═══ PROVIDED PASSAGE ═══

2014-01-22 11.36.01When the plan for our trip to Belgium started to come together, one of the most exciting pieces of information I discovered was a cute little Bed & Breakfast in the charming countryside. It just so happened that this B&B was owned, operated and conveniently located right next to St. Bernardus Brewing. So yes, staying there for two nights was a no-brainer.

St. Bernardus has a fascinating history in its rise to being a heralded name in the Belgium Beer community. For instance, did you know that for nearly 50 years, these were the guys that actually brewed the legendary Westvleteren XII? Back in 1934 St. Bernardus wasn’t a brewery, it wasn’t even a monastery any longer. The Monks had headed back to France and sold their cheese making operation to Evarist Deconinck. Shorty after World War II, the monks of nearby Sint Sixtus (the monks who originated Westvleteren XII) decided they no longer wanted to produce and sell beers outside of what is consumed for the monks. Deconinck stepped in and essentially became a contract brewer for Sint Sixtus while also selling off the cheese business to focus exclusively on beer. The partnership ended in 1992 when the International Trappist Association declared that Sint Sixtus would no longer be able to be called an authentic trappist beer brewer unless all production was moved back within the walls of the abbey. Sint Sixtus went back to making their beers in the monastery but that left the brewers at St. Bernardus in a bit of a pickle. They decided that they would strike out on their own and the monks of Sint Sixtus, being the amicable guys that they are, let the brewers at St. Bernardus keep the original recipes. The only thing that would change is the strain of yeast used in the beers.2014-01-20 16.39.58-2

St. Bernardus is located just outside the small town of Watou, Belgium, about sixty minutes south of Bruges. It’s lush, beautiful countryside with hops farms in many of the surrounding fields. We arrived at the brewery towards the end of the day just after they had stopped brewing, but the smell of hot grains was all around and provided some nice ambiance to our tour of the facilities. I found the tour conducted by the brewery to be very informative and our tour guide to be quite knowledgeable. The tasting area for the tours is also very nice and had a lovely Bavarian style to it. There are a lot of similarities when visiting most breweries, and that is also true when visiting one overseas, however there are some subtle differences that I truly enjoyed being able to talk about with our guide. I would consider it a must do if in the region and a requirement if you are staying at the Bed & Breakfast.

═══

§ **REQUEST**: Continue the account of the stay at the St. Bernardus Brewing bed and breakfast, picking up right after its final sentence.

═══ INFORMATION PROVIDED ═══

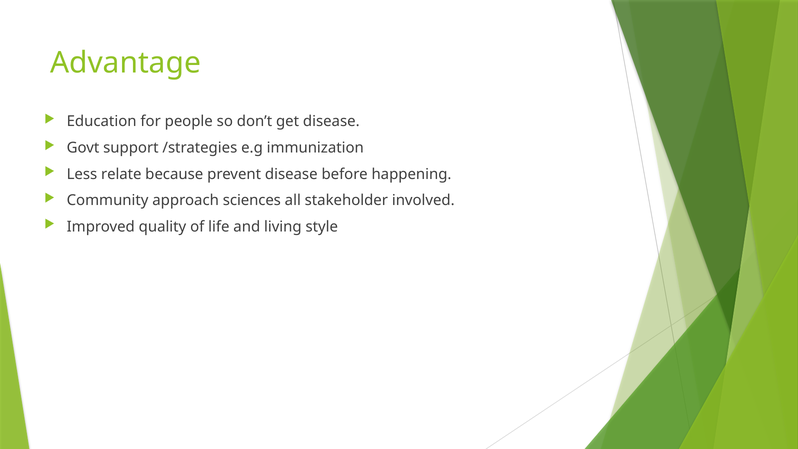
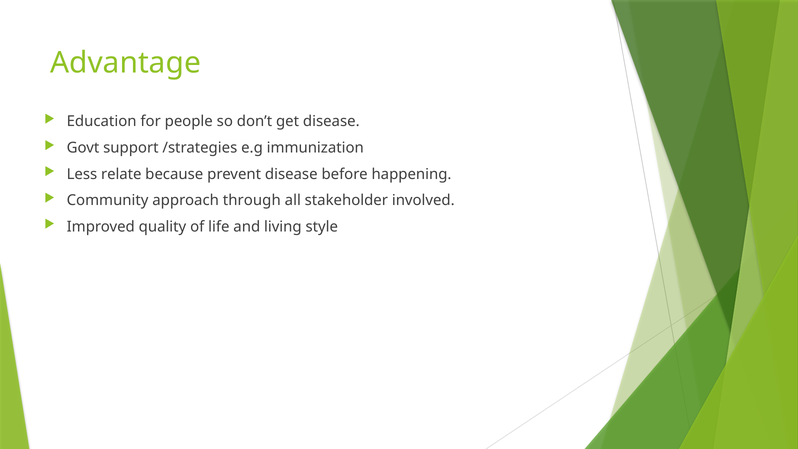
sciences: sciences -> through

═══

§ **RESPONSE TO THE EXERCISE**:
"You can bring these up to my room"

“You can bring these up to my room”

The Beers in their impressive lineup include

Watou Tripel, 7.0%ABV, Grottebier 6.5%ABV, Christmas Ale, this seasonal beer is 10%ABV and is perfectly suitable for aging, Wit, a 5.5%ABV that is easily one of the best whites I’ve ever had, St. Bernardus Tripel 8.0%ABV more of a floral aroma in this tripel and much easier to find here in the U.S. The next three I’m going to mention are the three beers based on the original recipes of the monks of Sint Sixtus, these are the beers that made St. Bernardus what they are and they are all insanely tasty and excellent representations of their respective styles.

  • Bernardus Pater 6, 6.7%ABV – A traditional abbey dubbel with dark fruit flavors and a wonderful nose to it. A nice introduction to the style
  • Bernardus Prior 8, 8%ABV – A bigger version of an abbey dubbel, the color is a little richer and the flavors a little bigger with a smoothness that makes this beer go down far too easily.
  • Bernardus Abt 12, 10%ABV – This is the big one. If you have heard people rave about Westvleteren XII, this is just as good if not slightly better. This quad ale is rich with color, pervasive dark fruit flavors and a super creamy head on top. This is a prime example of the traditional quadruple ale done correctly and to perfection.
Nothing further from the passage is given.